Set of tasks —
a) From the report on Turkish airstrikes in northern Syria, extract the passage between "The strikes took" and "Kurdish militant positions.", inclusive.
b) Continue the report on Turkish airstrikes in northern Syria from its final sentence.
------ Reading text ------
Ankara said its raids had killed 25 Kurdish “terrorists” and that the army was doing everything it could to avoid civilian casualties.

Aided by US-led coalition airstrikes, the YPG has been the most effective group so far in restricting the advance of IS in Syria.

The strikes took place on Sunday in northern Syria, where Turkey and allied Syrian rebels are fighting Kurdish-allied militias.

A spokesman for the autonomous Kurdish region in Syria said on Monday that local military forces in the Syrian cities of Manbij and Jarablus are being reinforced, but not by Kurdish YPG militia.

A captain with the Turkish-backed Syrian rebels said the aim was to push the YPG back to the east bank of the Euphrates river, a position the United States has agreed they should occupy.

Sunday’s airstrikes came on the fifth day of Turkey’s Operation Euphrates Shield, a military effort to improve its border security by crossing into Syria to pound Islamic State and Kurdish militant positions.
------ Dataset entries ------
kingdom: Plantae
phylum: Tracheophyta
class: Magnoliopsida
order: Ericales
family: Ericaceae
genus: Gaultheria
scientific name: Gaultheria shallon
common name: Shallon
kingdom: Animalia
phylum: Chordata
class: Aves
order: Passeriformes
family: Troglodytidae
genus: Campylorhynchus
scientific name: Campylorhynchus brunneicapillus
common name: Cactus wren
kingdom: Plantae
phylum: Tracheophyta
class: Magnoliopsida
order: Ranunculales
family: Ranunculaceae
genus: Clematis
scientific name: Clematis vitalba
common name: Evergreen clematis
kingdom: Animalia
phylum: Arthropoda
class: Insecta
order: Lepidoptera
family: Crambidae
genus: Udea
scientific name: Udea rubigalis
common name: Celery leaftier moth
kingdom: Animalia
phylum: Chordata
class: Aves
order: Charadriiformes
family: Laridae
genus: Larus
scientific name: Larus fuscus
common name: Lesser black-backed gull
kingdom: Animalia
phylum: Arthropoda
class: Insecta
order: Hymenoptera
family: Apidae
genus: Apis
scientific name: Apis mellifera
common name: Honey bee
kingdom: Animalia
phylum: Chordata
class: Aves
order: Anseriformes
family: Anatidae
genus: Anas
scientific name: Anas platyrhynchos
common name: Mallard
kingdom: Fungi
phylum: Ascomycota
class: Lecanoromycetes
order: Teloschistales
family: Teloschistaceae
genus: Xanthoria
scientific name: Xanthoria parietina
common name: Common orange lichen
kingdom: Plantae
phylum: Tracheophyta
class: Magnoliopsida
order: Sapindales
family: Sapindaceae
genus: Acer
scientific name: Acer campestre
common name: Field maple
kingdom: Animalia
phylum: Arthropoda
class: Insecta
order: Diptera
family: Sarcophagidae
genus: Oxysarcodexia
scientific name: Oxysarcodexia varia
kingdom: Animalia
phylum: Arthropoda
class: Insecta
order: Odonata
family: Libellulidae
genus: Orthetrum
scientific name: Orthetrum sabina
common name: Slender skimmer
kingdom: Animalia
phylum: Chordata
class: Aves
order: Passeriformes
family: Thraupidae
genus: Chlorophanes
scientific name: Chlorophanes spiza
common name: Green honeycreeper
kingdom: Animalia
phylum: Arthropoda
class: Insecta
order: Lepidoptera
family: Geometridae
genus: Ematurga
------
Answers —
a)
The strikes took place on Sunday in northern Syria, where Turkey and allied Syrian rebels are fighting Kurdish-allied militias.

A spokesman for the autonomous Kurdish region in Syria said on Monday that local military forces in the Syrian cities of Manbij and Jarablus are being reinforced, but not by Kurdish YPG militia.

A captain with the Turkish-backed Syrian rebels said the aim was to push the YPG back to the east bank of the Euphrates river, a position the United States has agreed they should occupy.

Sunday’s airstrikes came on the fifth day of Turkey’s Operation Euphrates Shield, a military effort to improve its border security by crossing into Syria to pound Islamic State and Kurdish militant positions.

b)
Turkish air strikes and artillery attacks have killed at least 40 civilians, and wounded dozens more, according to a group monitoring the Syrian war.

Charles Lister, a senior fellow at the DC-based Middle East Institute, said: “We’re now seeing US-supplied weaponry being used by both sides to fight each other”.

There was no immediate comment from USA officials about the escalation of fighting between the two sides, both of which receive American military support, the WSJ said.

“For president Recep Tayyip Erdogan, PKK, YPG, ISIL are just different facades of the same group”, said Al Jazeera’s Hashem Ahelbarra, reporting from Gaziantep on Turkey’s border with Syria.

Colonel Ahmed Osman, head of the Turkish-aligned Sultan Murad rebel group, said the force was “certainly heading in the direction of Manbij” and hoped to take it. But, so far Kurdish forces appear to have borne the brunt of Ankara’s incursion as it seeks to stop the Kurds controlling a swath of territory along its border.

On Saturday, there were reports that suspected Kurdish militants fired four rockets at Diyarbakir Airport in southeast Turkey.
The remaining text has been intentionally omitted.